I’ve heard multiple authors talk about the “scarcety mindset” and the “wealthy mindset”, advocating that we should all think like rich people – as if becoming wealthy is something we can just will into reality.
At some level this makes sense. Clearly, some people who struggle financially do so because of poor choices. Likewise, many who have achieved financial freedom have gotten so far because they made the right choices.
If you think “I’m never going to be free… I may as well go play pachinko some more…”, then yes, you probably never will be finacially free.
If you think “I am going to save 30% of my pay check for the next 10 years, even if it means giving up some things”, and you stick to it, then you will probably be well on your way to having a nice nest egg.
The problem is that life is much more complicated than that. Some people are poor, or in debt because of circumstances beyond their control. Other people are born into wealthy families and have everything that money can buy from a young age.
At the very least, I think that “normal” people should look to the wealthy people who weren’t always that way for direction.
Example: Warren Buffet serves as a better example than the Cornelius Vanderbilt, and Ronald Read and Robert Morin serve as a better examples still.
We also need to look for people who have maintained and grown their wealth, and who have reproducible strategies for doing so.
Bill Gates and Larry Page may not have always been as wealthy as they are today, but they both hit upon successful strategies in the technology market when the timing was perfect. Luck also played a big part in their success. This isn’t something the rest of us can easily reproduce.
Likewise, most can’t copy the success of professional sports players, famous actors, or lottery winners. Many people in those categories end up poor (or worse, in debt!) once their income dried up.
In particular, I think the people we shouldn’t copy are the upper middle class. In both Japan and overseas, this group of people has the potential to become truely wealthy – but it often goes untapped. People who have a moderate amount of money often want to look rich – so they spend money on cars, fancy hand bags, designer clothes, and more.
In the book “The Millionaire Next Door“, the authors find that people living in “affluent or white-collar communities” are less likely to be millionaires than those living in blue collor or lower middle class communities.
The main reason attributed to this is purchases of luxury goods by the affluent communities. In other words, they were trying to “keep up with the Joneses” instead of living below their means.

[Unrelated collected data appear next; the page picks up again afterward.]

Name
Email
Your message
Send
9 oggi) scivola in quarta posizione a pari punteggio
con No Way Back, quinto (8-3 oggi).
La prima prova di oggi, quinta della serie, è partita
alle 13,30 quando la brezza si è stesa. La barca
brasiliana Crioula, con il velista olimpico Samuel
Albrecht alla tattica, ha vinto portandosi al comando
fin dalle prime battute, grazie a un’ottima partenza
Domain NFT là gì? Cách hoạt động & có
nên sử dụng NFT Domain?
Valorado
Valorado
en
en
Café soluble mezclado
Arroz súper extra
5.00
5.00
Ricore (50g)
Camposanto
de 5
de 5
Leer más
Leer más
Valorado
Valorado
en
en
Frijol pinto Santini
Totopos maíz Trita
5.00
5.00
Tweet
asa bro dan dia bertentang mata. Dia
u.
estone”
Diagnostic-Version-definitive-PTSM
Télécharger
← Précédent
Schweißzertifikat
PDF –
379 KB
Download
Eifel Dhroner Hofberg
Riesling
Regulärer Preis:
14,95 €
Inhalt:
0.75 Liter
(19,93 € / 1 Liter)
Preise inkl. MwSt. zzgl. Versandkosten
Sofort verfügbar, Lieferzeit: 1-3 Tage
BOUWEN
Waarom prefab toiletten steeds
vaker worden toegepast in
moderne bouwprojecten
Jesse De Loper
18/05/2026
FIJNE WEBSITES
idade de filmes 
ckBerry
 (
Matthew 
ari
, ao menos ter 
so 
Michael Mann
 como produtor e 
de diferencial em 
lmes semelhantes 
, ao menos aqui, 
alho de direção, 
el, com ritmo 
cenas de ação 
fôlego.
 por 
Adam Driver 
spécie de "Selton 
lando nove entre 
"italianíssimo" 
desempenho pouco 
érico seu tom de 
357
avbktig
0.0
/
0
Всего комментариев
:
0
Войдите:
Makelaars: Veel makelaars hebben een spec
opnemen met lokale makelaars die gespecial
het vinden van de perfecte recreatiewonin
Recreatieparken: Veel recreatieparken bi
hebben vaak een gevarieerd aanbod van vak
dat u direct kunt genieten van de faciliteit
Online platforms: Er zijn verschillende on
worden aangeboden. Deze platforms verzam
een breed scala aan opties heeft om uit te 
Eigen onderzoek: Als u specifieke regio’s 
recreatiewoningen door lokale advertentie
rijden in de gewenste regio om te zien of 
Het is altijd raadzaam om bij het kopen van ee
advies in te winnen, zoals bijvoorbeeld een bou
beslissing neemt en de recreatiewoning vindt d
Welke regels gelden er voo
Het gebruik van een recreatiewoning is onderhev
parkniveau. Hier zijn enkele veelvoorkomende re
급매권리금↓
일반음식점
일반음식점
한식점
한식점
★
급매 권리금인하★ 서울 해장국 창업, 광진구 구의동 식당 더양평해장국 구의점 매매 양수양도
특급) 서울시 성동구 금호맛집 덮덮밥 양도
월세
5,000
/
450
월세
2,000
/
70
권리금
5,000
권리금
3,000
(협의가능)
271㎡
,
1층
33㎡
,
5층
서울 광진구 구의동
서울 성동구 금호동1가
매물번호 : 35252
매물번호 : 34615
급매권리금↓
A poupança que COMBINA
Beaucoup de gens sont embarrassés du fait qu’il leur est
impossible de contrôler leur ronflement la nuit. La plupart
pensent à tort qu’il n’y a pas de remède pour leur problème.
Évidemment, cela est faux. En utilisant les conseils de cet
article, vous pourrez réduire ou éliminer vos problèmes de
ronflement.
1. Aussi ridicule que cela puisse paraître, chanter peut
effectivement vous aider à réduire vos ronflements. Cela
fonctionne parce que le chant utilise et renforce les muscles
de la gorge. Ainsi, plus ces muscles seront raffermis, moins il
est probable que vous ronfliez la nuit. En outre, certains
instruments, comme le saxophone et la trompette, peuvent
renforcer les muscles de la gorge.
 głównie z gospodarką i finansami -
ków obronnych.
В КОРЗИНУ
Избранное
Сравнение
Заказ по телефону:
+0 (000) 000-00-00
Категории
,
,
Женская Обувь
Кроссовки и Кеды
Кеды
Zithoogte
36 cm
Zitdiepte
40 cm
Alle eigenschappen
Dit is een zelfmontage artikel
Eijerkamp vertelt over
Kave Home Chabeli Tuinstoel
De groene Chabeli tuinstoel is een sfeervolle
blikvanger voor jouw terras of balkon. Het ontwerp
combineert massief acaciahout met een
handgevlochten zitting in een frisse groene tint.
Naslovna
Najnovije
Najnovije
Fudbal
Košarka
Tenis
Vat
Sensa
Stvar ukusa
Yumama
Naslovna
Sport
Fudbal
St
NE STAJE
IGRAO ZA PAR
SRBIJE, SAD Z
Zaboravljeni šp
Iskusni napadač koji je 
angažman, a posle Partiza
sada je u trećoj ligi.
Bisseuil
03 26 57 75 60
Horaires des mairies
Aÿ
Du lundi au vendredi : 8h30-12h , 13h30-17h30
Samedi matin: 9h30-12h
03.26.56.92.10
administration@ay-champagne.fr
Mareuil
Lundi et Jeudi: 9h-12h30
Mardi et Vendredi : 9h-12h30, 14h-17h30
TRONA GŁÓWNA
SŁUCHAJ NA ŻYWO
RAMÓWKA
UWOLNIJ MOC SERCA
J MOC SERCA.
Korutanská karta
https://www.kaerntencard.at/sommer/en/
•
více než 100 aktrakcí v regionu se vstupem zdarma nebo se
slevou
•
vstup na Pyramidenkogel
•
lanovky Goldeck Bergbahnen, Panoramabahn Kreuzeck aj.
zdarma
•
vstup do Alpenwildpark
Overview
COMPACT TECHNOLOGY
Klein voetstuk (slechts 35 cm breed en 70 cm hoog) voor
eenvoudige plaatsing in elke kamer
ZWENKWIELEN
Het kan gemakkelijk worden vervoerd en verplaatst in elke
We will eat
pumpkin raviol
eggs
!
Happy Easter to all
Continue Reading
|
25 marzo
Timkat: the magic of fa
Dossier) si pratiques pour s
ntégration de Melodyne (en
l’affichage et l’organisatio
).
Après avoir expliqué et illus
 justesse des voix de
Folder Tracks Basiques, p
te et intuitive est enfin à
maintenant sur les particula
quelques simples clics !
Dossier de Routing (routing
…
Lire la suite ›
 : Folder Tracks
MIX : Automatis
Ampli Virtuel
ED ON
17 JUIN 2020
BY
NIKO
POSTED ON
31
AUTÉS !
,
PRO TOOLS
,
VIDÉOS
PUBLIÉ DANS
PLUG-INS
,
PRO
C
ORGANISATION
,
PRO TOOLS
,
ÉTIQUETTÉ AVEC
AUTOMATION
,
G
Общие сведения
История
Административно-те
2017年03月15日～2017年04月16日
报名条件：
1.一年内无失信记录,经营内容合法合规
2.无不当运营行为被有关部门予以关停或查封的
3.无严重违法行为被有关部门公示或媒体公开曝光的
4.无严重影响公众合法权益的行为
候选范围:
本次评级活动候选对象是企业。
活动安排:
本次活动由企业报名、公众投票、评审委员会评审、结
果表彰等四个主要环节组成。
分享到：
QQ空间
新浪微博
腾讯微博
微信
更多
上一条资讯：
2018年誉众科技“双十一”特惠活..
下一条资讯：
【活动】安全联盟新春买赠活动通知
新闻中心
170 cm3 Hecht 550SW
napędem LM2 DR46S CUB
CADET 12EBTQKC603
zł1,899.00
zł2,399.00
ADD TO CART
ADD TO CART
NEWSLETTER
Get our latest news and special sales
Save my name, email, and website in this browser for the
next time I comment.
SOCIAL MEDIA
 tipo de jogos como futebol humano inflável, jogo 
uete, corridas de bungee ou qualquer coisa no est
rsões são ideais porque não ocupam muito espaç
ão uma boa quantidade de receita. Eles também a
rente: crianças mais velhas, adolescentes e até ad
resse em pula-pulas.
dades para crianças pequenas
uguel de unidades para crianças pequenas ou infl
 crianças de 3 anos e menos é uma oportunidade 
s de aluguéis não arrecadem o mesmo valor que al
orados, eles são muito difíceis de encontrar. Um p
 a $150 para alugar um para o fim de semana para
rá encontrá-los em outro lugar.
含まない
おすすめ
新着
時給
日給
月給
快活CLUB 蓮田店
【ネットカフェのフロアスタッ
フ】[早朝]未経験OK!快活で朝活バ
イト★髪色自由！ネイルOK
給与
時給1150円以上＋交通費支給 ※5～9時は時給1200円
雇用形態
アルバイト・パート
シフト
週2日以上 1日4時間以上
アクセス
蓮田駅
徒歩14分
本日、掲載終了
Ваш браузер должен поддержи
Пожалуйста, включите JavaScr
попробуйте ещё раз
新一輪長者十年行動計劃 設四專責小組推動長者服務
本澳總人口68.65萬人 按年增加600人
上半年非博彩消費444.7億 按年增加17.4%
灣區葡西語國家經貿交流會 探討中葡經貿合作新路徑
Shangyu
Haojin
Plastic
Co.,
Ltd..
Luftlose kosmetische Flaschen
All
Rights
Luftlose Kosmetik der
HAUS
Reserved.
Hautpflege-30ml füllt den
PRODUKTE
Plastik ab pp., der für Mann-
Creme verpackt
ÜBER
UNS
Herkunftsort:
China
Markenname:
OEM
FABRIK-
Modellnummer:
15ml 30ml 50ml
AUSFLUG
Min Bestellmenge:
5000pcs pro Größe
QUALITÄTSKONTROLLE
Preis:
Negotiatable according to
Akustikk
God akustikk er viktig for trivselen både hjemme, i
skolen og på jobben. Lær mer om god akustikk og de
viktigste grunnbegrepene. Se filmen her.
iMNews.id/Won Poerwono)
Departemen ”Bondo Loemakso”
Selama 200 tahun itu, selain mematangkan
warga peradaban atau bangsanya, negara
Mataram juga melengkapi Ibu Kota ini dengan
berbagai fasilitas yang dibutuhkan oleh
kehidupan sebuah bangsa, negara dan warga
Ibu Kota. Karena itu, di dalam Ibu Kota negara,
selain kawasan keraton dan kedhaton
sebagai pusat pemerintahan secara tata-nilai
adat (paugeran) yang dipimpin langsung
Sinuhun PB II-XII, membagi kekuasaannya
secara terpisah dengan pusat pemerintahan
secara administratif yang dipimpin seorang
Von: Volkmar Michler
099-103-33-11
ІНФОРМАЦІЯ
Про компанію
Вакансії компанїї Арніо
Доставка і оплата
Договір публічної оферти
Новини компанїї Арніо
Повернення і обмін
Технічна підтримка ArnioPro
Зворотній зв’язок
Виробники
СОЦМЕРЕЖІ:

I’ve seen the same thing in Japan in the 1980s. Everyone could suddenly afford more or everything back then, and so a lot of people did. They mistakenly assumed the magic stream of wealth would continue forever, and spent money like it was water.
People who could take the subway bought fancy cars just to keep in their driveways, you saw everything from Gucci sandals to young teenagers with Lois Vuitton handbags. Once it started, everyone around would try to keep up. It was oppulant, decedant, and ultimately grotesque. This kind of extreme “Conspicuous Consumption” has died down for the most part in Japan, but I see it in China now.
Of course, economies can’t grow at that rate forever, and when reality caught up, there were a lot of people who were caught off guard.
Getting back to the point, most of us can only earn so much money, so the real question is how we can make that money work for us. To do that we need to invest it, and to invest it we simply need to not spend it.
Warren Buffet, Ronald Read, and Robert Morin understood this, but their examples might be a bit extreme. Saving every penny you make forever might make you very rich – but it may not make you happy if you end up with money and nothing else.
On the other hand, it’s clear that spending money on luxury goods can quickly make one poor. This doesn’t just relate to the obvious suspects like overpriced handbags and watches, but also things like exspensive appliances, new cars, clothes, and more.
If you buy more stuff in general, and more expensive stuff, then you are just “investing” in things that rapidly lose value.
At the end of the day, most people you see who look wealthy, aren’t. If you have limited income, you can either spend it on looking wealthy, or invest it in being wealthy. The vast majority of people simply can’t afford to do both.
So should you think like a wealthy person? Sure. Think like the Millionaire next door.